EXCERPT PROVIDED:
++++++

It didn't take long for the debate between LeBron and Carmelo to fizzle.
It's amazing how quickly LeBron James rendered the debate between himself and Carmelo Anthony irrelevant.
Heading into the spring of 2003, James' place as the No. 1 NBA draft pick wasn't necessarily predestined. In April of that year, the New York Post's Mike Vaccaro wrote of the choice between the two, "you will probably lose less, over the next 15 years or so, if you went with Anthony."
One year into their respective NBA careers, Vaccaro's hypothesis wasn't complete heresy.
One decade later, it's about as wrong as "Dewey Defeats Truman."
Let's compare the year-by-year progression of both players to see when LeBron left Carmelo in the dust once and for all.
The Beginning (Pre-NBA Years)
The LeBron vs. Carmelo debate didn't just start on the night of the 2003 draft. As noted by ESPN.com's Brian Windhorst, James and Anthony first crossed paths at a USA Basketball development camp in the summer of 2001.
"I kept telling all my friends how good this Carmelo Anthony guy was," LeBron told Windhorst. "I did not know then that we were going to put him on our schedule."

++++++

REQUIRED WORK: Reproduce, word for word, the part of the passage on LeBron James and Carmelo Anthony that begins at the words "It's amazing how" and stops after "and for all.".

DATASET EXTRACT:
++++++

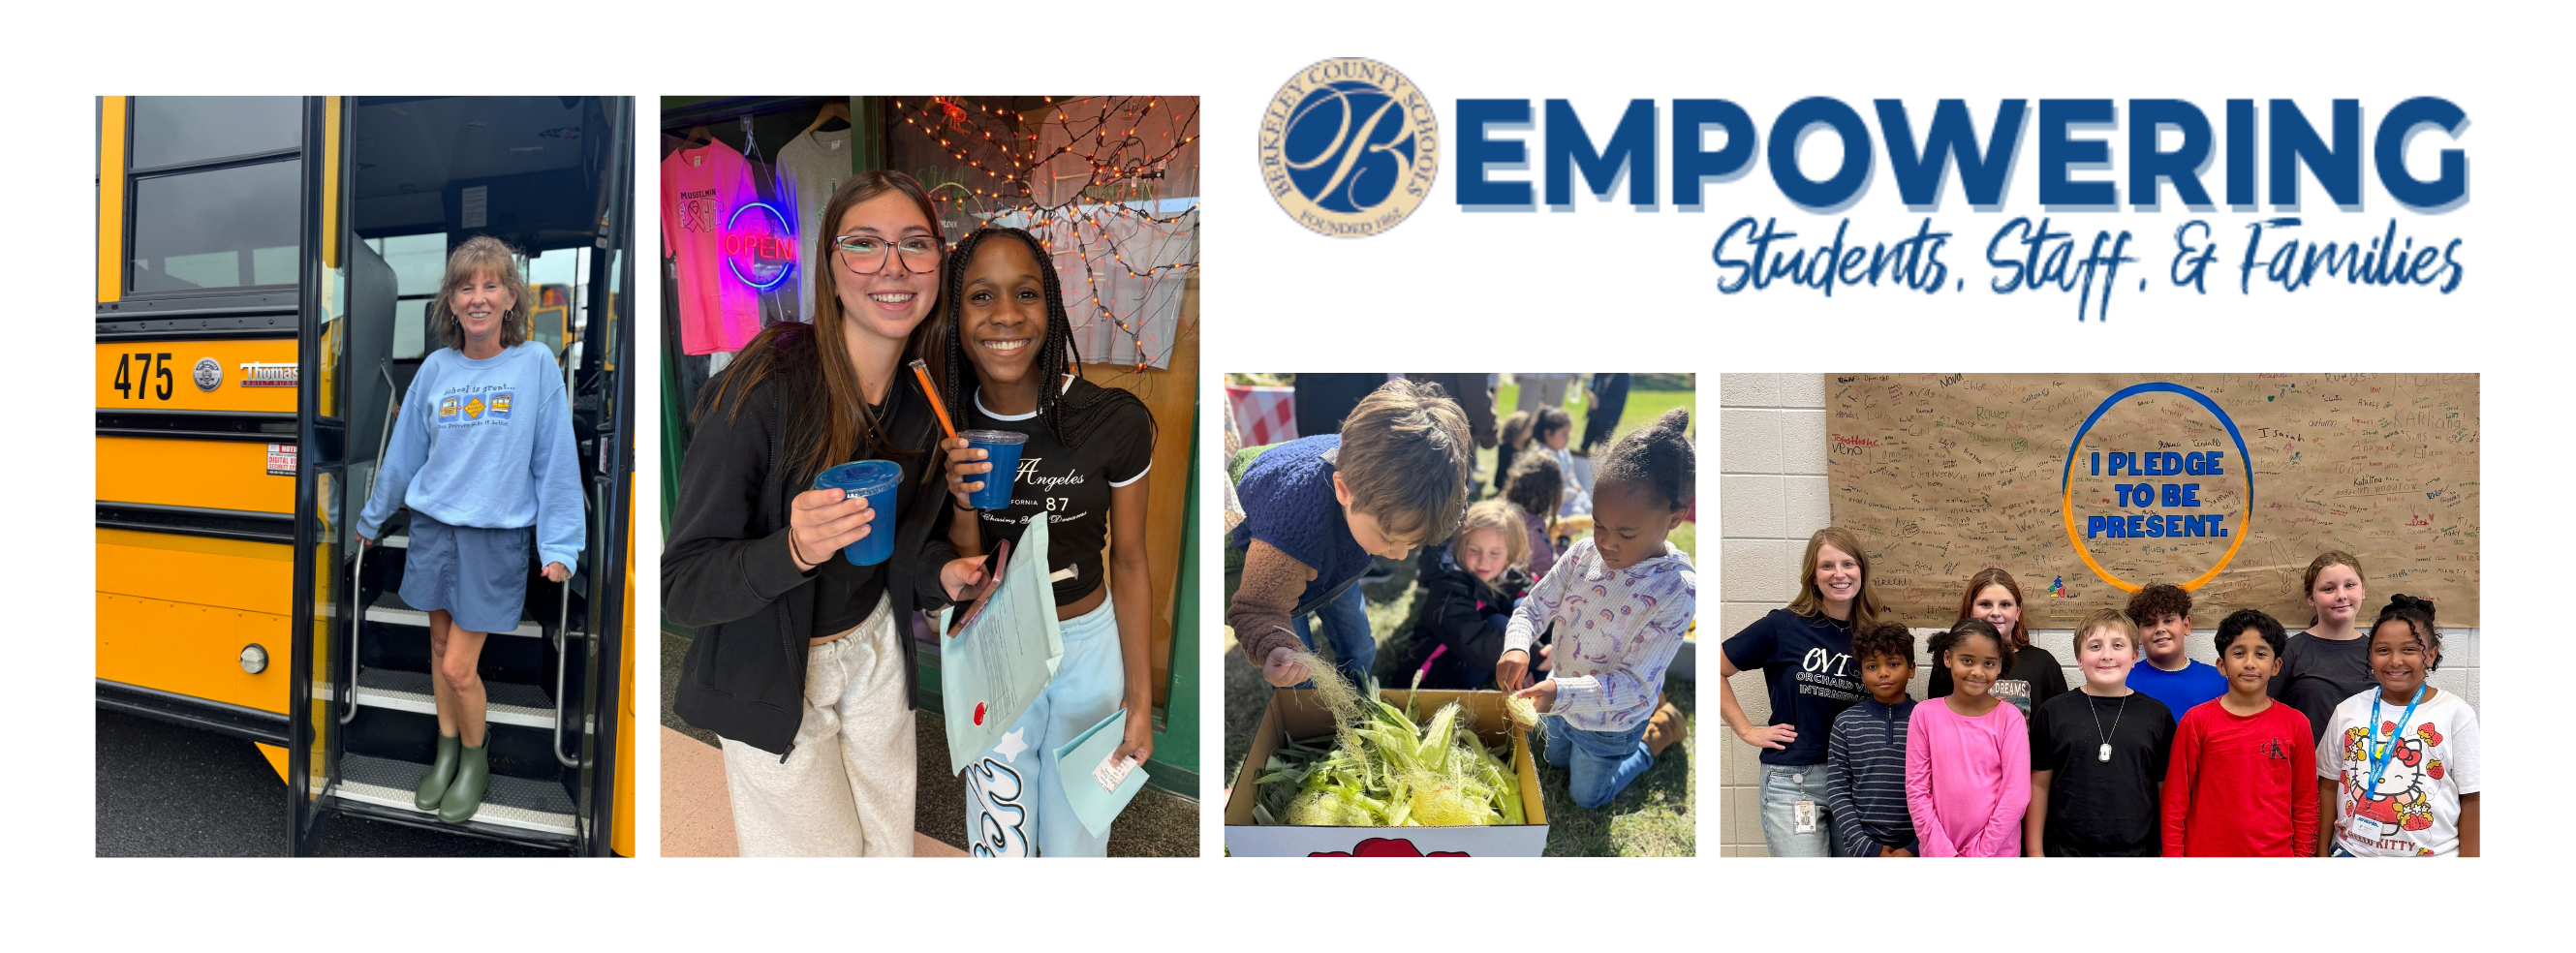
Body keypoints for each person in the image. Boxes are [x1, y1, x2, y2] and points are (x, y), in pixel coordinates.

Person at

++++++

OUTPUT FOR THIS TASK:
It's amazing how quickly LeBron James rendered the debate between himself and Carmelo Anthony irrelevant.
Heading into the spring of 2003, James' place as the No. 1 NBA draft pick wasn't necessarily predestined. In April of that year, the New York Post's Mike Vaccaro wrote of the choice between the two, "you will probably lose less, over the next 15 years or so, if you went with Anthony."
One year into their respective NBA careers, Vaccaro's hypothesis wasn't complete heresy.
One decade later, it's about as wrong as "Dewey Defeats Truman."
Let's compare the year-by-year progression of both players to see when LeBron left Carmelo in the dust once and for all.